Vagus Nerve Stimulation (VNS) is a well-established therapy for epilepsy, but today it’s typically delivered continuously, which can limit effectiveness and cause unwanted side effects. TTP's Neurotechnology team explored whether seizure activity could be detected directly on the vagus nerve itself.
Context:
In closed loop neuromodulation, VNS's lack of spatial and temporal selectivity means that the entire nerve is stimulated tonically, causing side effects and suboptimal outcomes. Detecting a seizure biomarker on the vagus nerve could enable closed-loop, on-demand stimulation for epilepsy.
Solution:
We performed a preclinical in vivo investigation to demonstrate the feasibility of detecting a seizure biomarker in both branches of cervical vagus nerves using multi-electrode nerve cuffs. Data was analysed using the velocity-selective recording technique to differentiate fibres conducting at different velocities, and to distinguish afferent from efferent activity.
Result:
We demonstrated increased activation of fibres conducting at 7-15 m/s (Aδ, Aγ) on the right vagus nerve during seizures. While more experiments are required, the findings of the study form the foundation for developing a novel closed-loop neuromodulation system for treating epilepsy.
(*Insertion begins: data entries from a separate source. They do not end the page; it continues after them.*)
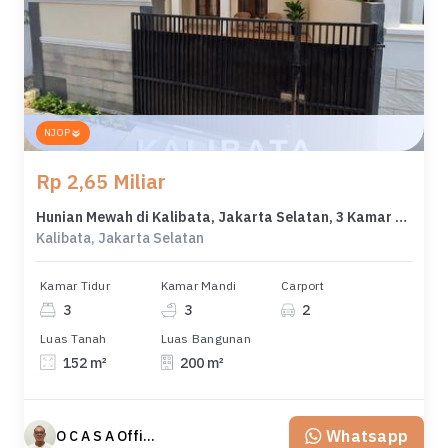
NJOP
Rp 2,65 Miliar
Hunian Mewah di Kalibata, Jakarta Selatan, 3 Kamar Tidur, LT 152m²
Kalibata, Jakarta Selatan
Kamar Tidur
Kamar Mandi
Carport
3
3
2
Luas Tanah
Luas Bangunan
152 m²
200 m²
Whatsapp
O C A S A Official property perfected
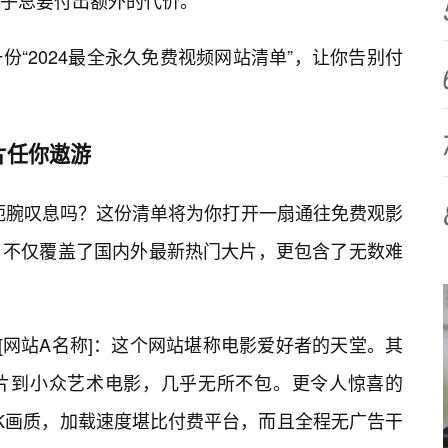
乎总要付出额外的代价。
“2024最全永久免费视频网站清单”，让你告别付
片任你遨游
而扼腕叹息吗？这份清单将为你打开一扇通往免费观影
，不仅覆盖了国内外最新热门大片，更包含了无数难
[网站A名称]：这个网站堪称电影爱好者的天堂。其
片到小众艺术电影，几乎无所不包。更令人惊喜的
K画质，加载速度堪比付费平台，而且全程无广告干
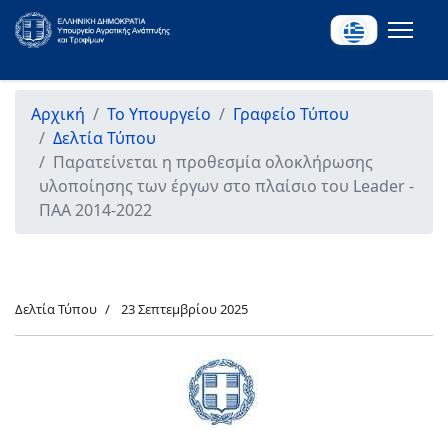
Αρχική
Το Υπουργείο
Γραφείο Τύπου
Δελτία Τύπου
Παρατείνεται η προθεσμία ολοκλήρωσης
υλοποίησης των έργων στο πλαίσιο του Leader -
ΠΑΑ 2014-2022
Δελτία Τύπου
23 Σεπτεμβρίου 2025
A step towards more targeted vagus nerve stimulation
Neuromodulation is increasingly used to treat neurological disorders, particularly in patients who do not respond to conventional drugs or are unsuitable for surgery. Among these methods, vagus nerve stimulation (VNS) is commonly applied, typically in a tonic mode that delivers constant stimulation over time. However, this approach often causes side effects and can limit therapeutic efficacy.
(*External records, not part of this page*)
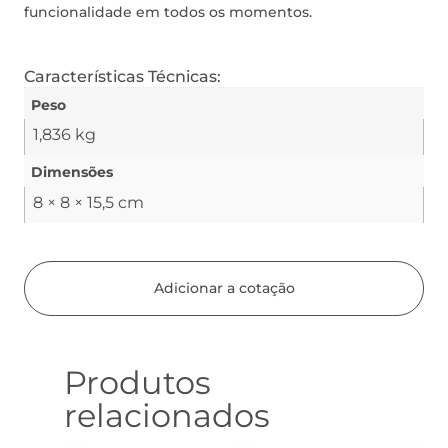
funcionalidade em todos os momentos.
Características Técnicas:
Peso
1,836 kg
Dimensões
8 × 8 × 15,5 cm
Adicionar a cotação
Produtos
relacionados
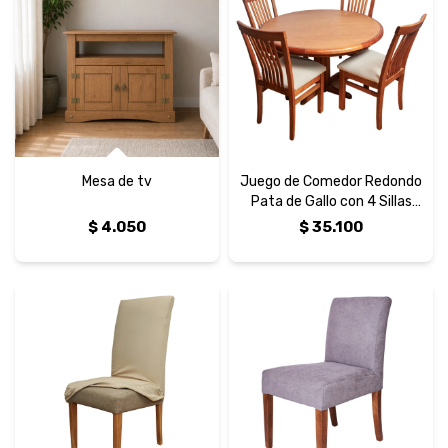
Mesa de tv
Juego de Comedor Redondo
Pata de Gallo con 4 Sillas
Vertical
$
4.050
$
35.100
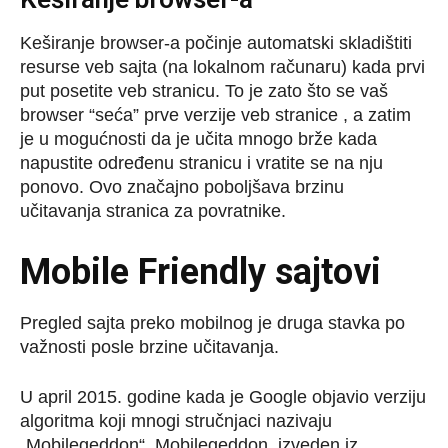
Keširanje browser-a počinje automatski skladištiti
resurse veb sajta (na lokalnom računaru) kada prvi
put posetite veb stranicu. To je zato što se vaš
browser “seća” prve verzije veb stranice , a zatim
je u mogućnosti da je učita mnogo brže kada
napustite određenu stranicu i vratite se na nju
ponovo. Ovo značajno poboljšava brzinu
učitavanja stranica za povratnike.
Mobile Friendly sajtovi
Pregled sajta preko mobilnog je druga stavka po
važnosti posle brzine učitavanja.
U april 2015. godine kada je Google objavio verziju
algoritma koji mnogi stručnjaci nazivaju
„Mobilegeddon“. Mobilegeddon, izveden iz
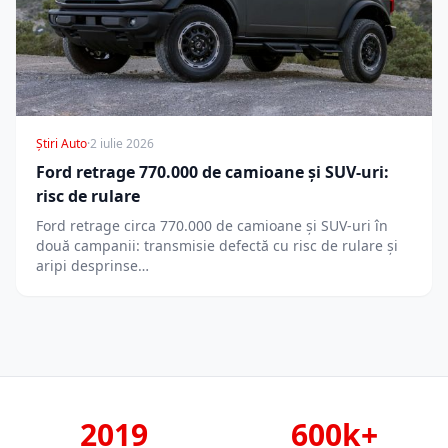
Știri Auto
·
2 iulie 2026
Ford retrage 770.000 de camioane și SUV-uri:
risc de rulare
Ford retrage circa 770.000 de camioane și SUV-uri în
două campanii: transmisie defectă cu risc de rulare și
aripi desprinse…
2019
600k+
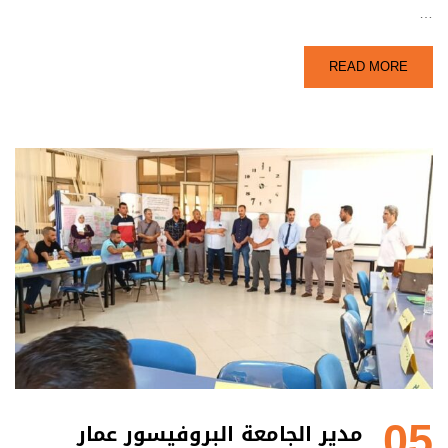
…
READ MORE
05
مدير الجامعة البروفيسور عمار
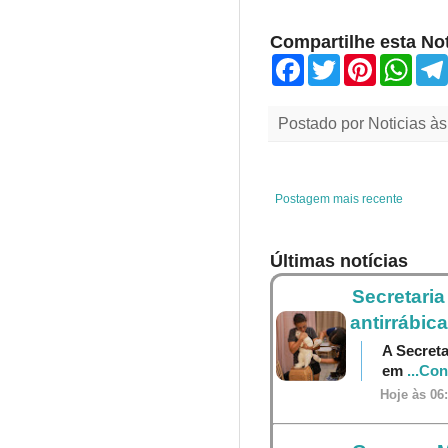
Compartilhe esta Not
F
T
P
W
a
w
i
h
c
i
n
a
e
t
t
t
Postado por
Noticias
à
b
t
e
s
o
e
r
A
o
r
e
p
k
s
p
t
Postagem mais recente
Últimas notícias
Secretaria
antirrábica
A Secreta
em
...Co
Hoje às 06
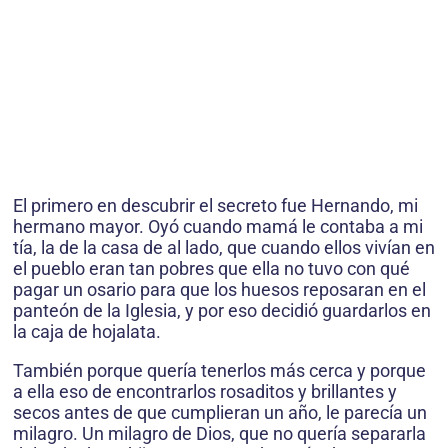
El primero en descubrir el secreto fue Hernando, mi
hermano mayor. Oyó cuando mamá le contaba a mi
tía, la de la casa de al lado, que cuando ellos vivían en
el pueblo eran tan pobres que ella no tuvo con qué
pagar un osario para que los huesos reposaran en el
panteón de la Iglesia, y por eso decidió guardarlos en
la caja de hojalata.
También porque quería tenerlos más cerca y porque
a ella eso de encontrarlos rosaditos y brillantes y
secos antes de que cumplieran un año, le parecía un
milagro. Un milagro de Dios, que no quería separarla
To address these limitations, we explored the feasibility of developing a closed-loop VNS system for epilepsy. Such a system would rely on a biomarker of epileptic seizures. We identified such a biomarker on the vagus nerve using a porcine model chosen for its anatomical similarity to humans.
Our approach
TTP's Neurotechnology team developed and carried out in vivo experiments in pigs to demonstrate the feasibility of detecting a biomarker of seizures in both branches of cervical vagus nerves using multi-electrode nerve cuffs. Pigs were chosen for this investigation for the anatomical similarity of their vagus nerves to human ones. The data was analysed using the velocity-selective recording technique, which is also called “spatial averaging”. This approach allowed extracting useful information from noisy data by differentiating between nerve fibres conducting at different velocities, and between afferent and efferent fibres.
Outcome
We demonstrated significantly increased activation of fibres conducting at 7-15 m/s (Aδ, Aγ) on the right vagus nerve during seizures in one animal. This was controlled by comparison with the baseline state, where the activity of fibres conducting at these velocities is largely suppressed. Muscle relaxant and adrenaline injection did not change the VSR spectrum of the vagal activity, confirming that these chemicals did not affect the biomarker.
Impact
TTP’s findings provide the first preliminary evidence supporting the feasibility of detecting a seizure-related biomarker on the vagus nerve. These findings contribute to the basis for the development of a novel medical device capable of delivering closed-loop vagus nerve stimulation based on this primary biomarker. Such a system holds significant promise for reducing stimulation-related side effects, extending the battery life of implanted pulse generators, and enhancing overall treatment outcomes.